Saturday, May 7, 2011

Not for the faint of heart

Next Tuesday we have our first visit with the neurology radiologist about the overall brain radiation plan. We know two things at this point - that she has remnants of the removed tumor which need to be addressed, plus another tumor in a different location. The technologies to address brain tumors have evolved remarkably over the last decade and using a technique of focused beam radiation, the neurology team (radiologist, physicist, neurosurgeon) uses a plan based on tumor(s) location which is able to radiate (and hopefully eliminate) identified tumors. There is usually an initial visit to discuss the scenario and plan and what is achievable (that is our Tuesday visit) followed by additional brain scans to get the latest tumor information, followed by the actual treatment (which involves realtime CT scans and MRIs and a sophisticated computer driven robotic arm delivering precise amounts of radiation in a broad field pattern to identified points using a pattern which causes very little impact to healthy brain matter but ends up concentrating on the identified area). Because this technique does impact the tumors and brain margin around them, there is swelling (this is bad), which they control through steroids. If you are on steroids though, you cannot proceed to a systemic treatment like Interleukin-2, because the steroids counteract the Interleukin-2. So you have to address the brain first, then once it is under control, move on to the systemic treatment.
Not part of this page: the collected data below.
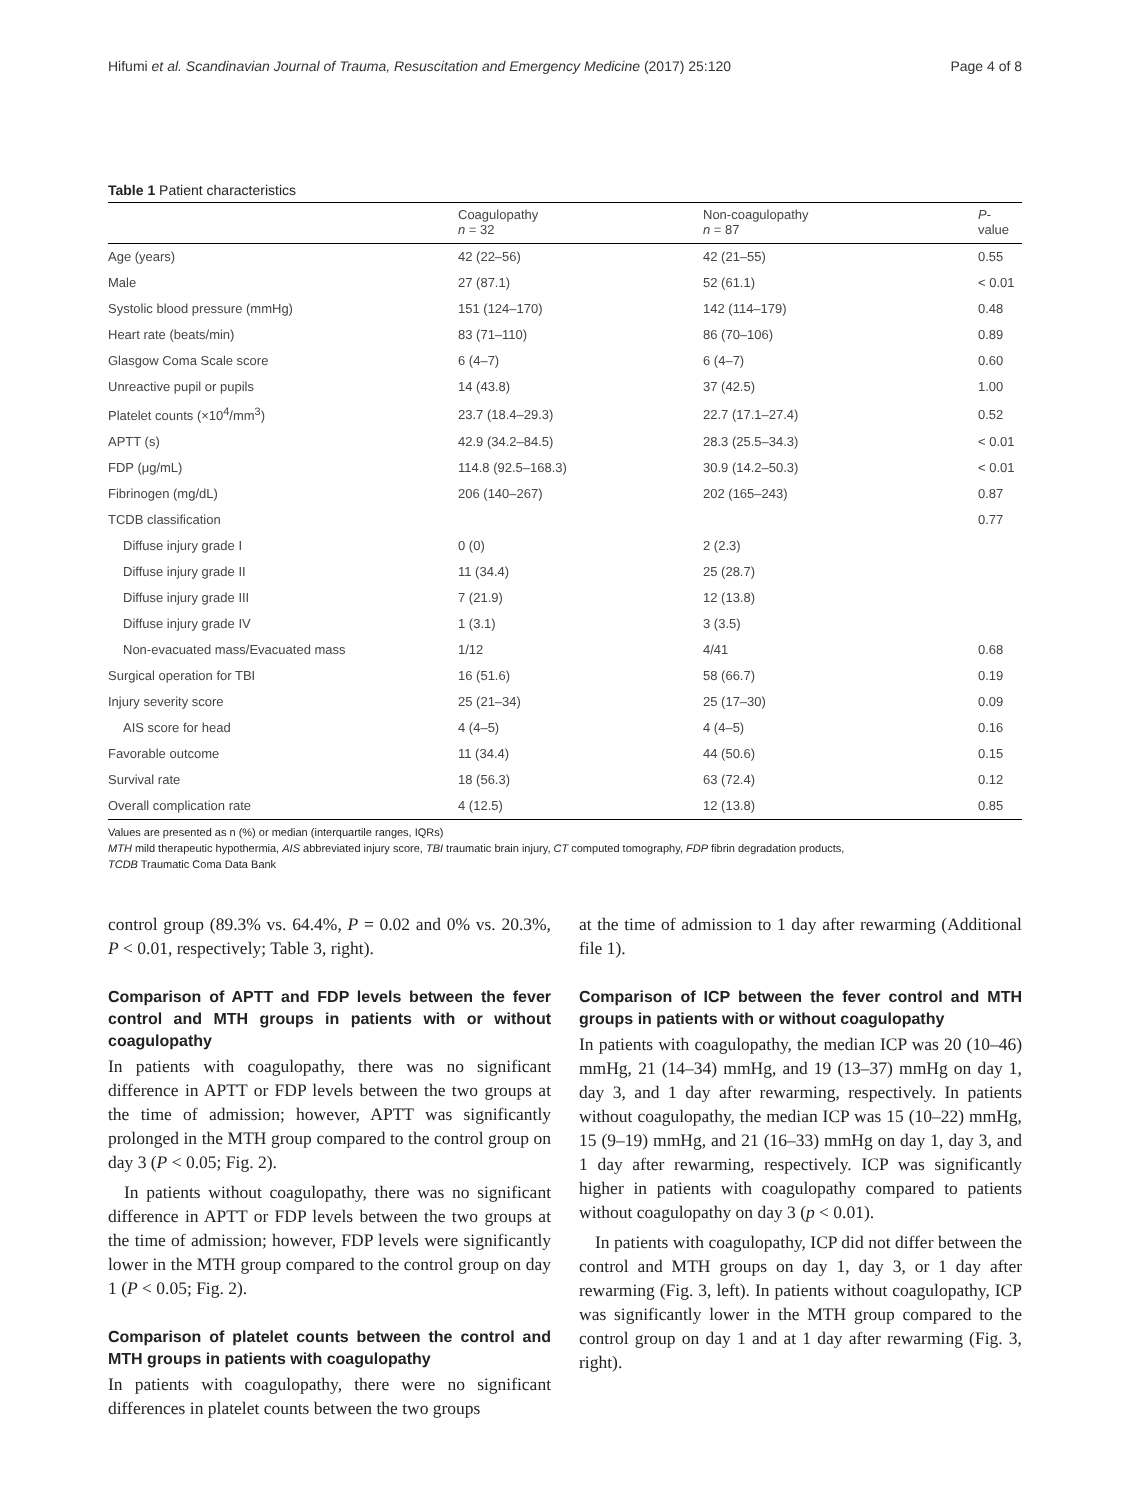Hifumi et al. Scandinavian Journal of Trauma, Resuscitation and Emergency Medicine (2017) 25:120 Page 4 of 8
Table 1 Patient characteristics
| | Coagulopathy n = 32 | Non-coagulopathy n = 87 | P -value |
| --- | --- | --- | --- |
| Age (years) | 42 (22–56) | 42 (21–55) | 0.55 |
| Male | 27 (87.1) | 52 (61.1) | < 0.01 |
| Systolic blood pressure (mmHg) | 151 (124–170) | 142 (114–179) | 0.48 |
| Heart rate (beats/min) | 83 (71–110) | 86 (70–106) | 0.89 |
| Glasgow Coma Scale score | 6 (4–7) | 6 (4–7) | 0.60 |
| Unreactive pupil or pupils | 14 (43.8) | 37 (42.5) | 1.00 |
| Platelet counts (×10<sup>4</sup>/mm<sup>3</sup>) | 23.7 (18.4–29.3) | 22.7 (17.1–27.4) | 0.52 |
| APTT (s) | 42.9 (34.2–84.5) | 28.3 (25.5–34.3) | < 0.01 |
| FDP (μg/mL) | 114.8 (92.5–168.3) | 30.9 (14.2–50.3) | < 0.01 |
| Fibrinogen (mg/dL) | 206 (140–267) | 202 (165–243) | 0.87 |
| TCDB classification | | | 0.77 |
| Diffuse injury grade I | 0 (0) | 2 (2.3) | |
| Diffuse injury grade II | 11 (34.4) | 25 (28.7) | |
| Diffuse injury grade III | 7 (21.9) | 12 (13.8) | |
| Diffuse injury grade IV | 1 (3.1) | 3 (3.5) | |
| Non-evacuated mass/Evacuated mass | 1/12 | 4/41 | 0.68 |
| Surgical operation for TBI | 16 (51.6) | 58 (66.7) | 0.19 |
| Injury severity score | 25 (21–34) | 25 (17–30) | 0.09 |
| AIS score for head | 4 (4–5) | 4 (4–5) | 0.16 |
| Favorable outcome | 11 (34.4) | 44 (50.6) | 0.15 |
| Survival rate | 18 (56.3) | 63 (72.4) | 0.12 |
| Overall complication rate | 4 (12.5) | 12 (13.8) | 0.85 |
Values are presented as n (%) or median (interquartile ranges, IQRs)
MTH mild therapeutic hypothermia, AIS abbreviated injury score, TBI traumatic brain injury, CT computed tomography, FDP fibrin degradation products,
TCDB Traumatic Coma Data Bank
control group (89.3% vs. 64.4%, P = 0.02 and 0% vs. 20.3%, P < 0.01, respectively; Table 3, right).
Comparison of APTT and FDP levels between the fever control and MTH groups in patients with or without coagulopathy
In patients with coagulopathy, there was no significant difference in APTT or FDP levels between the two groups at the time of admission; however, APTT was significantly prolonged in the MTH group compared to the control group on day 3 (P < 0.05; Fig. 2).
In patients without coagulopathy, there was no significant difference in APTT or FDP levels between the two groups at the time of admission; however, FDP levels were significantly lower in the MTH group compared to the control group on day 1 (P < 0.05; Fig. 2).
Comparison of platelet counts between the control and MTH groups in patients with coagulopathy
In patients with coagulopathy, there were no significant differences in platelet counts between the two groups
at the time of admission to 1 day after rewarming (Additional file 1).
Comparison of ICP between the fever control and MTH groups in patients with or without coagulopathy
In patients with coagulopathy, the median ICP was 20 (10–46) mmHg, 21 (14–34) mmHg, and 19 (13–37) mmHg on day 1, day 3, and 1 day after rewarming, respectively. In patients without coagulopathy, the median ICP was 15 (10–22) mmHg, 15 (9–19) mmHg, and 21 (16–33) mmHg on day 1, day 3, and 1 day after rewarming, respectively. ICP was significantly higher in patients with coagulopathy compared to patients without coagulopathy on day 3 (p < 0.01).
In patients with coagulopathy, ICP did not differ between the control and MTH groups on day 1, day 3, or 1 day after rewarming (Fig. 3, left). In patients without coagulopathy, ICP was significantly lower in the MTH group compared to the control group on day 1 and at 1 day after rewarming (Fig. 3, right).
Only read on if you want to read about outcomes, probabilities, and prognoses. Seriously. Now is the time to "close tab".

Meagan has made it explicitly clear that she does not want to discuss prognosis, but wants to live in the now and enjoy each and every day. Her brain "insult" from the stroke has left her in a great state of mind (likely caused by some damage to that part of her brain controlling emotion and left brain thinking - not uncommon in stroke victims). I on the other hand, had to do some research, because I know we are going to be presented by the radiologist with treatment scenarios and outcomes, including  side effects. Besides the focused radiation, there is also the possibility of whole brain radiation. So I need to be able to help Meagan understand and make treatment choices, which we will discuss with Dr. Kaplan, as our trusted oncologist and ally on the 24th.

The problem with melanoma (even over any other malignant cancer) is that once it reaches the brain it is very difficult to control. And while you are trying to control it at the brain, it continues to attack and grow in other body organs. Melanoma tends to be radiation resistant, so brain tumor recurrence is common even at the site treated. Moreover, if you have, say, two obvious identified tumors such as Meagan has (one of which was removed as much as the surgeon was able, although microscopic bits remained which can regrow) which at the time of her brain MRI a month ago were about the size of a pencil eraser, that does not mean those are the only sites of malignant brain tumors. There usually are more, they are just smaller and at an earlier stage and not detectable yet. But they will grow, and impact the area of the brain they are growing in. So sometimes whole brain radiation is recommended. It's use has declined because of side effects, but it is still used. The harsh reality is that when malignant cancer reaches the brain, it's usually about control, not cure. The technical term is palliative treatment - doing as much as you can for as long as you can while maintaining quality of life. So it becomes a bit like that game "wack a mole". So you might end up doing multiple rounds of focused beam radiation treatments as brain tumors emerge or recur. But every time you zap a spot with radiation, because they are trying to get as much of the tumor as possible they usually try to get a bit of a margin. A bit of a margin in the brain can mean loss of function. And in the meantime melanoma is going about its business elsewhere.

If you are really super lucky, you might get all the identifiable brain tumors, and after the brain swelling has gone down, and you are off the steroids, and a rescan shows no identifiable brain tumors, you can have a shot at the systemic treatment (the only one of which left for her is Interleukin-2) to try to arrest the disease in the rest of the body and what you can't see yet in the brain. That has a 5% success rate, and about a 9% chance of some tumor reduction. If it doesn't work, and you can stay clear of brain tumors for another three months - then you have a chance to go to the National Cancer Institute and try to get on a clinical trial for another try. Long odds.

So the ultimate question for brain tumors is about balancing treatment (which typically is about control, not cure) with quality of life. And how long you can prolong that life.

This is just a really horrible place to be. I am not at all looking forward to the Tuesday neurology/radiologist visit. Because Meagan will be given this information. So it will be a high emotion day. And likely build for her an understanding of how the disease could progress and what that means.  I just hope the radiologist/neurology doctor is empathetic and kind.

The boys know about all this. Our goal is to support Meagan in whatever choices she makes and to keep her in as positive a frame of mind as she wants, and help her keep her focus where she wants it to be.

This is such an awful disease and it's tragic beyond words that there are no effective treatment options like there are for other cancers.